A new variant of the macOS-targeting malware XLoader has recently emerged, utilizing a sophisticated disguise as an innocuous office productivity application named “OfficeNote.” Initially detected in 2020, XLoader is part of the malware-as-a-service (MaaS) model, inheriting traits from its predecessor Formbook. This malware functions as an information stealer and keylogger, with a history of targeting both individuals and organizations.

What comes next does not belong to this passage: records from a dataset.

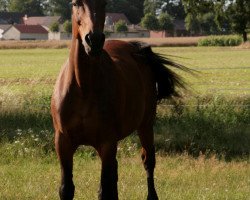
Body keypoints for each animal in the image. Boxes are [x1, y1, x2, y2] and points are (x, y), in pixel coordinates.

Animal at [50, 0, 188, 199]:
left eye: (104, 3)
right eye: (76, 3)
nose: (94, 40)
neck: (82, 88)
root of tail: (136, 50)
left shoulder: (107, 142)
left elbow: (104, 190)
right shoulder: (63, 143)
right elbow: (67, 189)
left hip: (146, 125)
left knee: (148, 161)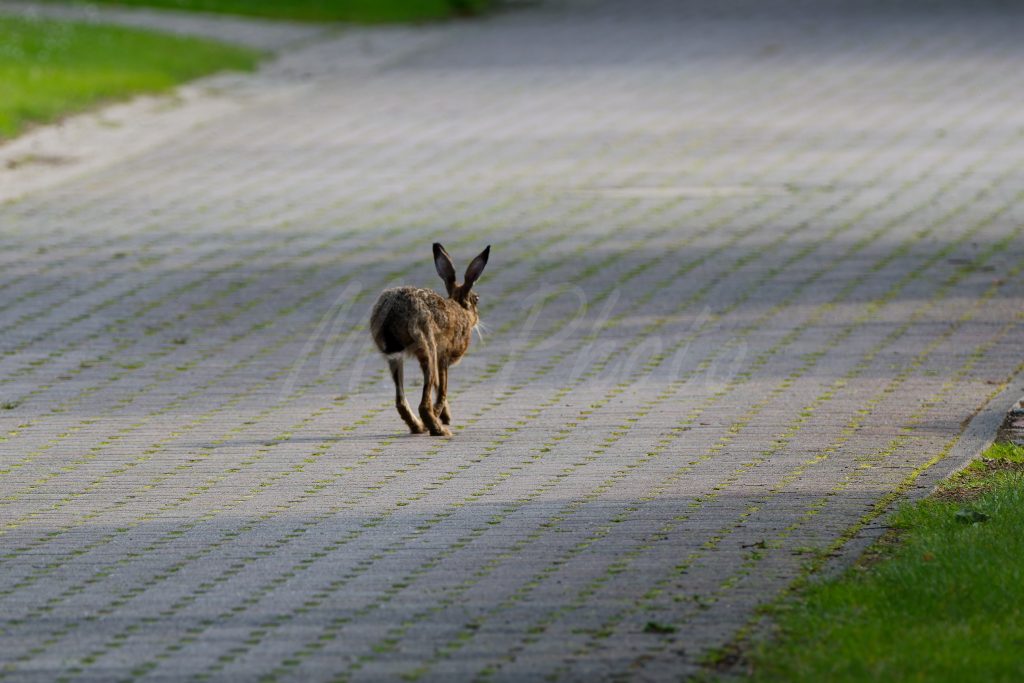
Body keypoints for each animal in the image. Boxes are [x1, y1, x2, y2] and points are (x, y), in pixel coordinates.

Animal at [370, 243, 490, 436]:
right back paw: (438, 430)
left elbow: (439, 387)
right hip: (428, 347)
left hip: (397, 359)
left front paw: (445, 416)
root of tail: (392, 314)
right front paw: (442, 416)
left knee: (400, 401)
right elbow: (442, 389)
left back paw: (419, 427)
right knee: (424, 403)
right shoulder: (443, 357)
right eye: (477, 299)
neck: (460, 308)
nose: (477, 319)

According to the researchers, previous version of XLoader was identified in 2021, distributed as a Java program in the form of a compiled .JAR file. This approach necessitated the presence of the Java Runtime Environment (JRE) for execution, limiting its impact on modern macOS systems where Apple had ceased shipping JRE over a decade ago.
However, the newest iteration of XLoader has ingeniously sidestepped this limitation by transitioning to programming languages like C and Objective C. To add a layer of authenticity, the malicious disk image file was signed on July 17, 2023, though Apple has since revoked the signature in response to the threat.
Evidence suggests a widespread campaign involving this variant, as multiple submissions of the malware artifact were spotted on VirusTotal throughout July 2023. Intriguingly, advertisements on underground forums market the macOS version of XLoader for rent at $199/month or $299/3 months, a relatively steep price point compared to its Windows counterparts.
Once executed, the faux application “OfficeNote” presents a seemingly harmless error message, concealing its true intent. Behind the scenes, it establishes a Launch Agent to ensure persistence on the compromised system.
XLoader’s functionality extends to harvesting clipboard data and information stored within directories associated with prominent web browsers like Google Chrome and Mozilla Firefox. However, the malware curiously refrains from targeting Apple’s own browser, Safari.
The threat actor behind XLoader employs various techniques to thwart analysis, both manual and automated. These include timed sleep commands to delay execution and evade detection. As this new iteration of XLoader masquerades as an office productivity app, it appears to have a specific focus on users in professional settings. The malware’s objective is to collect sensitive browser and clipboard data, which could be either exploited or sold to other malicious actors for further nefarious activities. Given its ongoing evolution and active campaigns, XLoader remains a persistent concern for macOS users and organizations alike.